From the line with "F. The evaluation" through the final line below, restate each line word for word and return nothing else.

**Collection entries:**

++++

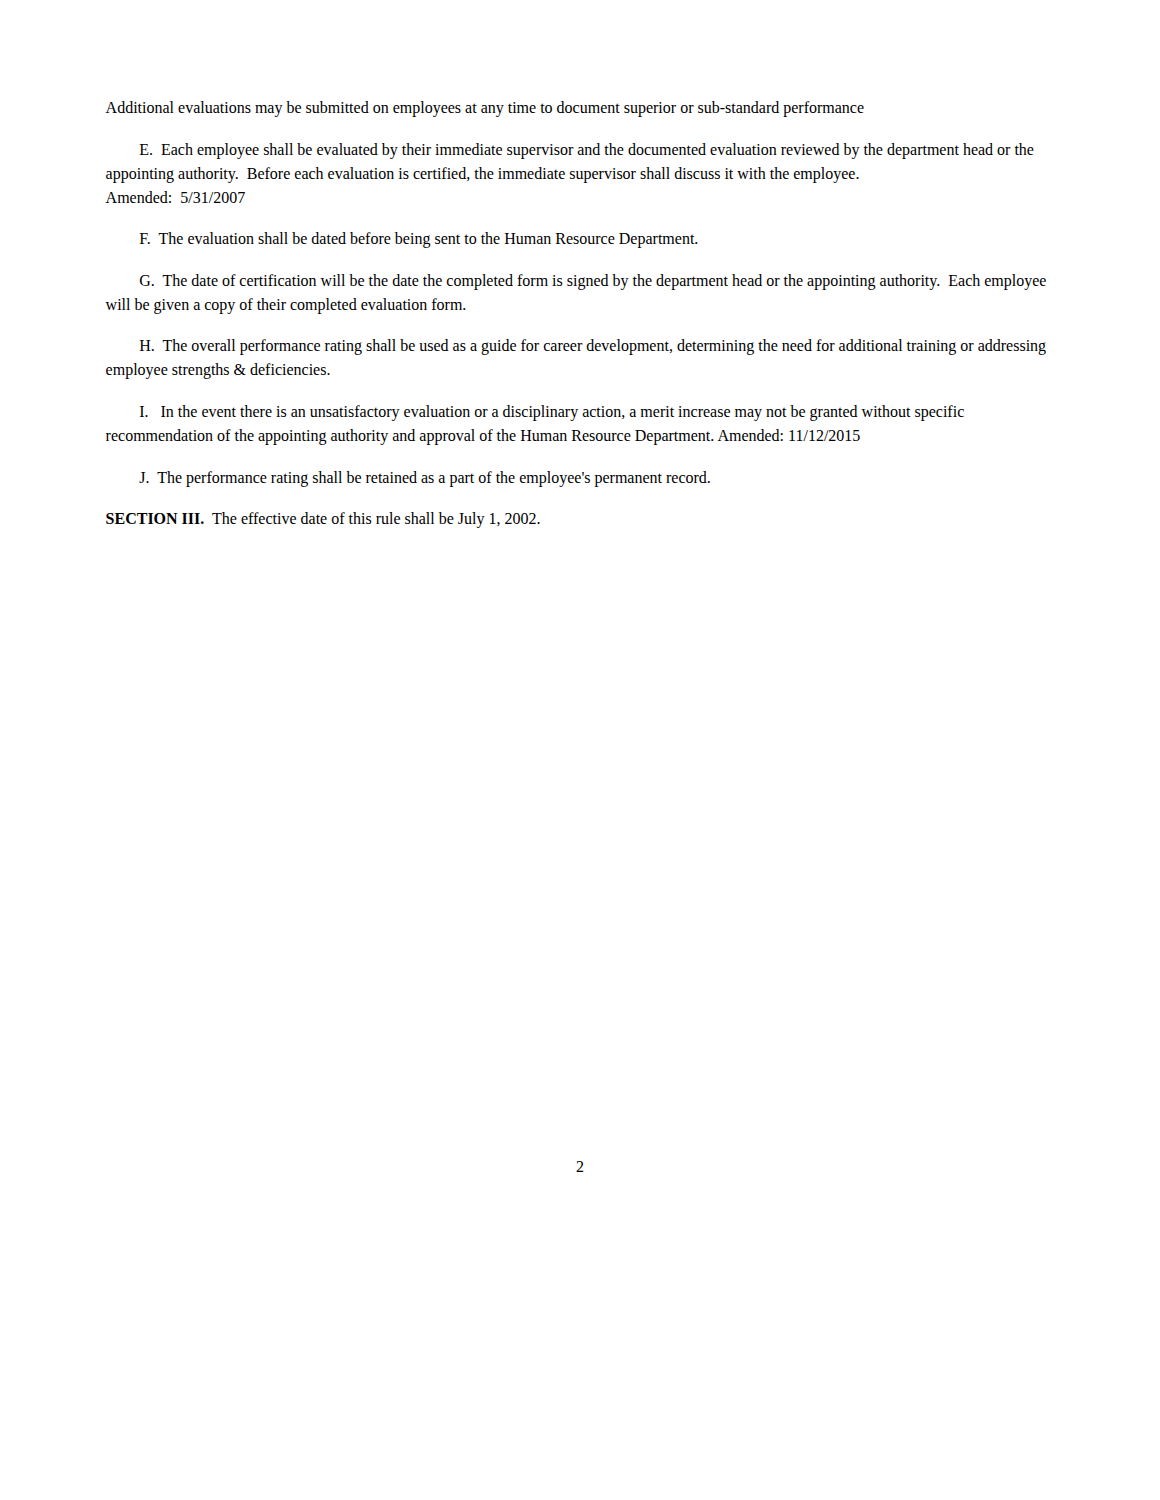Additional evaluations may be submitted on employees at any time to document superior or sub-standard performance
E. Each employee shall be evaluated by their immediate supervisor and the documented evaluation reviewed by the department head or the appointing authority. Before each evaluation is certified, the immediate supervisor shall discuss it with the employee.
Amended: 5/31/2007
F. The evaluation shall be dated before being sent to the Human Resource Department.
G. The date of certification will be the date the completed form is signed by the department head or the appointing authority. Each employee will be given a copy of their completed evaluation form.
H. The overall performance rating shall be used as a guide for career development, determining the need for additional training or addressing employee strengths & deficiencies.
I. In the event there is an unsatisfactory evaluation or a disciplinary action, a merit increase may not be granted without specific recommendation of the appointing authority and approval of the Human Resource Department. Amended: 11/12/2015
J. The performance rating shall be retained as a part of the employee's permanent record.
SECTION III. The effective date of this rule shall be July 1, 2002.
2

++++

**Response area:**
F. The evaluation shall be dated before being sent to the Human Resource Department.
G. The date of certification will be the date the completed form is signed by the department head or the appointing authority. Each employee will be given a copy of their completed evaluation form.
H. The overall performance rating shall be used as a guide for career development, determining the need for additional training or addressing employee strengths & deficiencies.
I. In the event there is an unsatisfactory evaluation or a disciplinary action, a merit increase may not be granted without specific recommendation of the appointing authority and approval of the Human Resource Department. Amended: 11/12/2015
J. The performance rating shall be retained as a part of the employee's permanent record.
SECTION III. The effective date of this rule shall be July 1, 2002.
2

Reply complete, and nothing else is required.